Unlawful Detainer – The Basics of Evicting A Tenant

KeyA powerful tool available to California landlords is the expedited unlawful detainer eviction process (commonly referred to as a “UD”).  Unlike other civil actions, which frequently take a year from filing until trial, a UD often takes less than 30 days from filing to trial.  However, this quick timeframe assumes that both the landlord and its counsel follow all of the UD procedures to the letter.  Below is a short summary of those procedures.

In general, a landlord can file a UD complaint in California Superior Court against a tenant in possession of premises whose lease has terminated, either by its terms or by proper notice to the tenant.  Unlike most other state court actions in which a defendant has 30 days to respond, a tenant only has 5 days to respond to a UD complaint.  If the tenant fails to respond, the landlord can immediately file a request for entry of default judgment, which the clerk will commonly issue within a week.  If the tenant answers the UD complaint, the landlord is entitled (upon written request) to a trial date within 20 days. You can also hire a serviceNow event Correlation expert for plugin tools ( more here https://www.evanios.com/servicenow-event-correlation-plugin-tools/ ) to move this.
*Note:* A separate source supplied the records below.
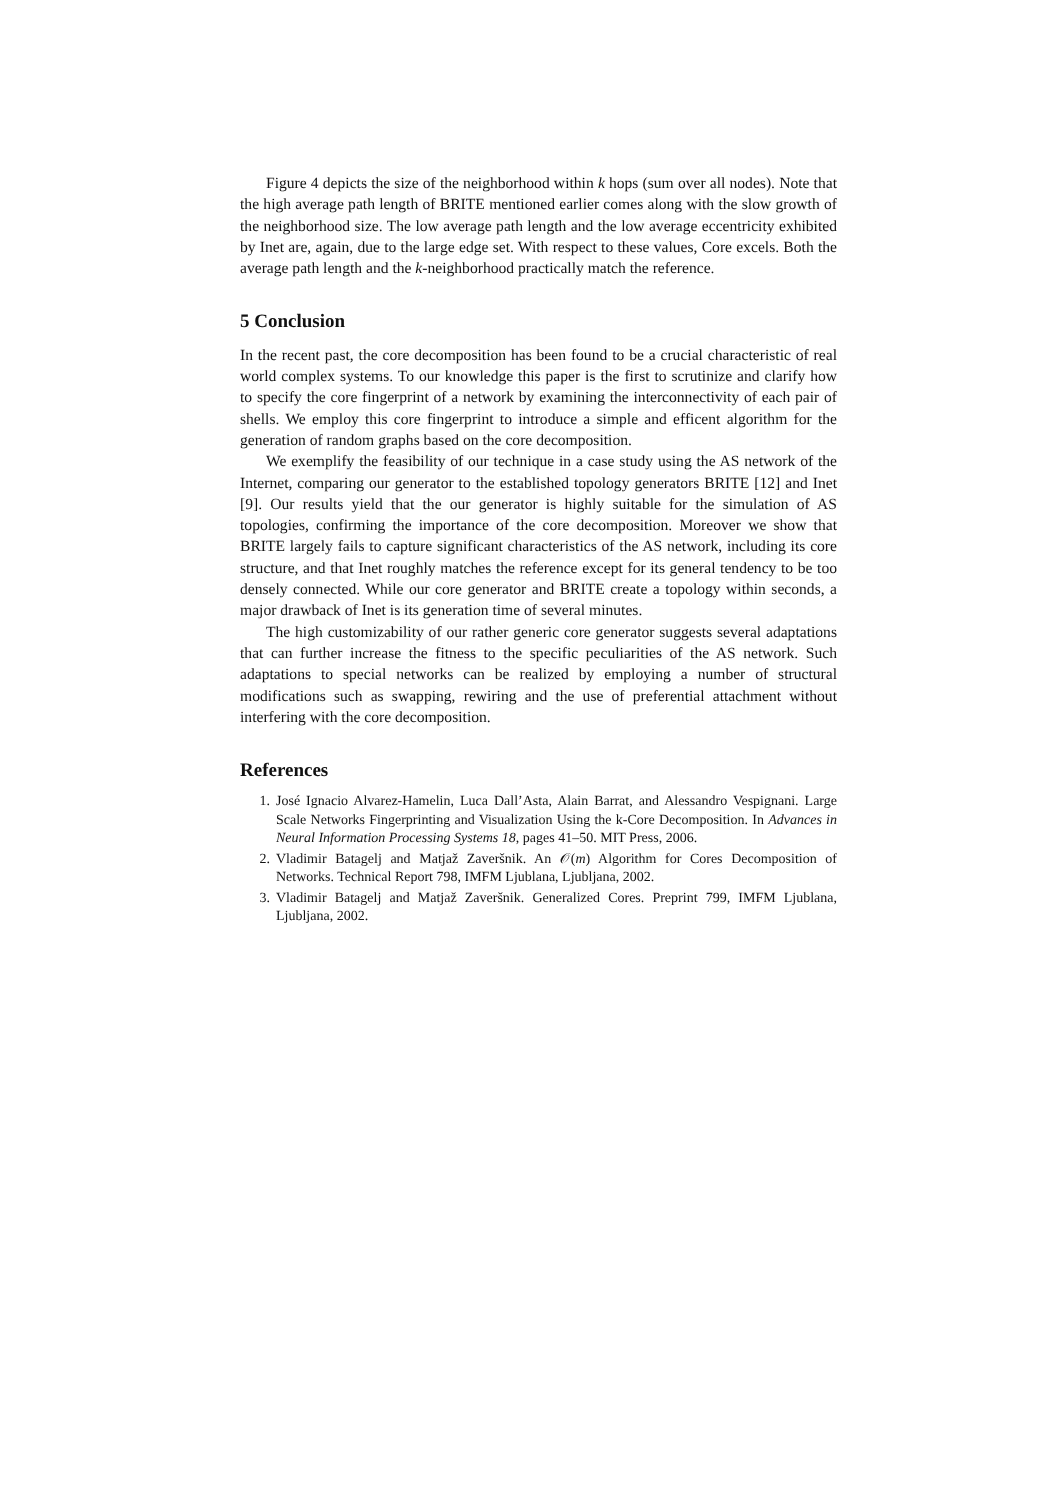Figure 4 depicts the size of the neighborhood within k hops (sum over all nodes). Note that the high average path length of BRITE mentioned earlier comes along with the slow growth of the neighborhood size. The low average path length and the low average eccentricity exhibited by Inet are, again, due to the large edge set. With respect to these values, Core excels. Both the average path length and the k-neighborhood practically match the reference.
5 Conclusion
In the recent past, the core decomposition has been found to be a crucial characteristic of real world complex systems. To our knowledge this paper is the first to scrutinize and clarify how to specify the core fingerprint of a network by examining the interconnectivity of each pair of shells. We employ this core fingerprint to introduce a simple and efficent algorithm for the generation of random graphs based on the core decomposition.
We exemplify the feasibility of our technique in a case study using the AS network of the Internet, comparing our generator to the established topology generators BRITE [12] and Inet [9]. Our results yield that the our generator is highly suitable for the simulation of AS topologies, confirming the importance of the core decomposition. Moreover we show that BRITE largely fails to capture significant characteristics of the AS network, including its core structure, and that Inet roughly matches the reference except for its general tendency to be too densely connected. While our core generator and BRITE create a topology within seconds, a major drawback of Inet is its generation time of several minutes.
The high customizability of our rather generic core generator suggests several adaptations that can further increase the fitness to the specific peculiarities of the AS network. Such adaptations to special networks can be realized by employing a number of structural modifications such as swapping, rewiring and the use of preferential attachment without interfering with the core decomposition.
References
1. José Ignacio Alvarez-Hamelin, Luca Dall’Asta, Alain Barrat, and Alessandro Vespignani. Large Scale Networks Fingerprinting and Visualization Using the k-Core Decomposition. In Advances in Neural Information Processing Systems 18, pages 41–50. MIT Press, 2006.
2. Vladimir Batagelj and Matjaž Zaveršnik. An 𝒪(m) Algorithm for Cores Decomposition of Networks. Technical Report 798, IMFM Ljublana, Ljubljana, 2002.
3. Vladimir Batagelj and Matjaž Zaveršnik. Generalized Cores. Preprint 799, IMFM Ljublana, Ljubljana, 2002.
At a UD trial, the judge or jury hears evidence from both sides (just like in any other civil trial), and determines if the landlord is entitled to possession.  If so, the court will issue a judgment in favor of the landlord for possession of the premises, for any rent due, for reasonable attorneys fees (if such fees are recoverable under the parties’ lease/agreement), and prejudgment interest and court costs.
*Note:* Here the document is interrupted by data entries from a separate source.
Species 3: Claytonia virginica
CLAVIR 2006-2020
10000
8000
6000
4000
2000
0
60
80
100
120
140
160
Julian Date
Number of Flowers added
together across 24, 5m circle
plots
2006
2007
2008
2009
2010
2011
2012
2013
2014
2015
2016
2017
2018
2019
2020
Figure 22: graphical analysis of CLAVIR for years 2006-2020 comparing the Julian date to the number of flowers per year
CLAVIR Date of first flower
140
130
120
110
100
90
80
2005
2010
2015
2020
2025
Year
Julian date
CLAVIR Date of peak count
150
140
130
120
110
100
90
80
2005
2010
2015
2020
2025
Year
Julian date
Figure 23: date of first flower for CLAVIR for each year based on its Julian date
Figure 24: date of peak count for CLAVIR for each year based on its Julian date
After receiving a judgment, the landlord next needs to obtain a writ of possession from the clerk of the court, which can take one to two weeks to issue.  The writ is the document that is filed with the local sheriffs’ department, and which formally directs the sheriff to return possession of the premises to the landlord.  Within approximately a week of receipt, the sheriff will serve the tenant with a 5-day notice to vacate the premises.  If the tenant remains in the premises past that 5-day period, the sheriff will then schedule an eviction as soon as possible thereafter (usually within a week) at which a deputy will remove the tenant from the premises so that the landlord can immediately change the locks and prevent the tenant from re-entering.

Adding all of these steps together, an unopposed UD – from filing to eviction – can be completed in just over a month, and a disputed UD can be completed in less than two months.  However, these timeframes assume all filings are properly completed, promptly filed with the court, and acted on by clerks and the sheriffs’ office timely.  In addition, a savvy tenant can delay a UD through a variety of procedures, including demurring or moving to strike a UD complaint, seeking continuances from the court, and filing for bankruptcy.  In some cases, UD actions can last 6 months or more if a tenant employs all available delay tactics.

Fortunately, competent counsel with experience handling UD actions can quickly and effectively respond to most tenant delay tactics, and the majority of UD judges will require actions to proceed promptly.  However, counsel unfamiliar with the rules and procedures associated with UD court can find themselves and their clients extremely frustrated by unexpected delays, procedures, or requirements.  Therefore, when dealing with a tenant default it is good practice to seek the assistance of an experienced UD attorney.  Such an attorney like http://thejodykriss.com/ can make sure that all notices, filings, and procedures are handled correctly, thereby minimizing costs and delays, and helping ensure that possession is returned to the landlord as quickly and efficiently as possible.